One thing I never did learn was contour integration. I had learned to do integrals by various methods shown in a book that my high school physics teacher Mr. Bader had given me. One day he told me to stay after class. "Feynman," he said, "you talk too much and you make too much noise. I know why. You're bored. So I'm going to give you a book. You go up there in the back, in the corner, and study this book, and when you know everything that's in this book, you can talk again." So every physics class, I paid no attention to what was going on with Pascal's Law, or whatever they were doing. I was up in the back with this book: Advanced Calculus, by Woods. Bader knew I had studied Calculus for the Practical Man a little bit, so he gave me the real works—it was for a junior or senior course in college.

It had Fourier series, Bessel functions, determinants, elliptic functions—all kinds of wonderful stuff that I didn't know anything about. That book also showed how to differentiate parameters under the integral sign—it's a certain operation. It turns out that's not taught very much in the universities; they don't emphasize it.

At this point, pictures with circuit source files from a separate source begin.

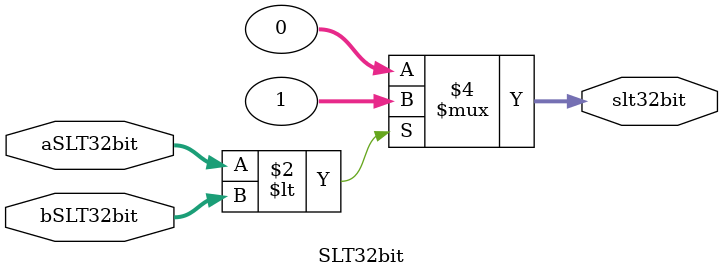
<source format=v>
module SLT32bit(
	input [31:0]aSLT32bit, bSLT32bit,
    output reg [31:0]slt32bit
);
// Conexiones


// Cuerpo del modulo

always@*
begin
    if(aSLT32bit < bSLT32bit)
        begin
            slt32bit = 32'b00000000000000000000000000000001;
        end
    else
        begin
            slt32bit = 32'b00000000000000000000000000000000; 
        end
end

endmodule

</source>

But I caught on how to use that method, and I used that one damn tool again and again. So because I was self-taught using that book, I had peculiar methods of doing integrals. The result was, when guys at MIT or Princeton had trouble doing a certain integral, it was because they couldn't do it with the standard methods they had learned in school. If it was contour integration, they would have found it; if it was a simple series expansion, they would have found it. Then I come along and try differentiating under the integral sign, and often it worked. So I got a great reputation for doing integrals, only because my box of tools was different from everybody else's, and they had tried all their tools on it before giving the problem to me.

Answer 4

It was something related to calculating a definite integral that required Feynman to calculate some digits of $\pi$ after the decimal point. An exact reference to this integral would be very difficult to find if it exists in literature.